Africa-Press – Mozambique. Germany has taken a step closer to gas rationing after a drop in supplies from Russia.
The country has triggered the “alarm” stage of an emergency gas plan to deal with shortages, Germany’s economy ministry said.
It is the latest part of a standoff between the European Union and Russia over its invasion of Ukraine.
German economy minister Robert Habeck said Russia was using gas “as a weapon” in response to EU sanctions.
“We must not fool ourselves. The cut in gas supplies is an economic attack on us by [Russian President Vladimir] Putin,” Mr Habeck said, adding Germans would have to reduce consumption.
“It is obviously Putin’s strategy to create insecurity, drive up prices and divide us as a society,” he added. “This is what we are fighting against.”
Mr Habeck said there would “hopefully never” be a need to ration gas for German industry, but he added: “Of course, I can’t rule it out.”
Germany has now moved to the second stage of its three-part emergency plan, which is triggered when there is disruption or very high demand for gas.
The German government will provide €15bn (£13bn) of loans in an attempt to fill gas storage facilities.
It will also start to auction gas to industry to encourage big businesses to use less.
Moving to stage two of the plan puts more pressure on suppliers and network operators to balance out disruption by taking measures such as finding alternative sources for gas.
However, the country stopped short of letting utilities pass on soaring costs to customers, although that is theoretically possible under stage two.
Gas firms already had to ensure supplies under the first stage of the emergency plan, while gas network operators were reporting to the Economy Ministry at least once a day, and electricity grid operators had to ensure grid stability.
State intervention would happen under the third stage when there is a significant disruption to supply which the market cannot cope with, meaning supplies are rationed.
In the third stage, supply to industry would be restricted first, while households and critical institutions such as hospitals would continue to get available gas.
Twelve European Union countries have now been affected by cuts to gas supply from Russia, EU climate policy chief Frans Timmermans said on Thursday.
Russia cut flows through its Nord Stream 1 pipeline to 40% of capacity last week citing problems with equipment, affecting countries including Germany.
It had already cut gas supplies to Poland, Bulgaria, the Netherlands, Denmark and Finland over their refusal to comply with a new payment scheme.
Nathan Piper, head of oil and gas research at Investec, said the continuing restrictions to gas supplies from Russia to Europe was a “worrying development”.
“Effectively, all bets are off on what could happen next,” he said. “Any pretence that Russia is a reliable provider of gas supplies has gone.”
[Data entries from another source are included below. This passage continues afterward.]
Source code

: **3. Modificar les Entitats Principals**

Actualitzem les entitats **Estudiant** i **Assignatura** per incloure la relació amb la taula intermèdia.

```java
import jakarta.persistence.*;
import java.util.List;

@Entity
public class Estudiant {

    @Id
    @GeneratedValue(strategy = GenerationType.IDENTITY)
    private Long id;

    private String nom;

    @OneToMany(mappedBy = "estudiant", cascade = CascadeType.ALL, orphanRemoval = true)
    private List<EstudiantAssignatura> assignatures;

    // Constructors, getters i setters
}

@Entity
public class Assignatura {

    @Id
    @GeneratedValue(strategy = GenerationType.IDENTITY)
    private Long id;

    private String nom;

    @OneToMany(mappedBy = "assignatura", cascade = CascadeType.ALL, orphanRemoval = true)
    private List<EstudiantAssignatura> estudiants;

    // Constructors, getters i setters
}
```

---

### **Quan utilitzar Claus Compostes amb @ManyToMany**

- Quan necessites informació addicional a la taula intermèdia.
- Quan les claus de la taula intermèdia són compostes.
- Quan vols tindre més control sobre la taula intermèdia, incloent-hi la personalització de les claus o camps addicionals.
During the summer months disrupted gas supplies are “less of a pressing concern”, but he said the situation could become worse as winter approaches and people need more heating.
Whether Germany has to start rationing gas “remains to be seen”, but if prices surge into the winter German industry is likely to start rationing by itself as the use of gas becomes uneconomical, he said.
The Ukraine war has hit the UK economy in a number of ways, such as by pushing up energy bills.
Inflation – how quickly prices rise across the board – continued at its fastest rate for 40 years in the UK in May, with fuel and energy costs its biggest drivers.
While the UK gets less than 5% of its gas from Russia, UK gas prices are affected by fluctuations in the global markets.
“Higher prices in Europe will mean UK gas prices rise too as gas users compete for the same limited sources of alternative supply,” Mr Piper said.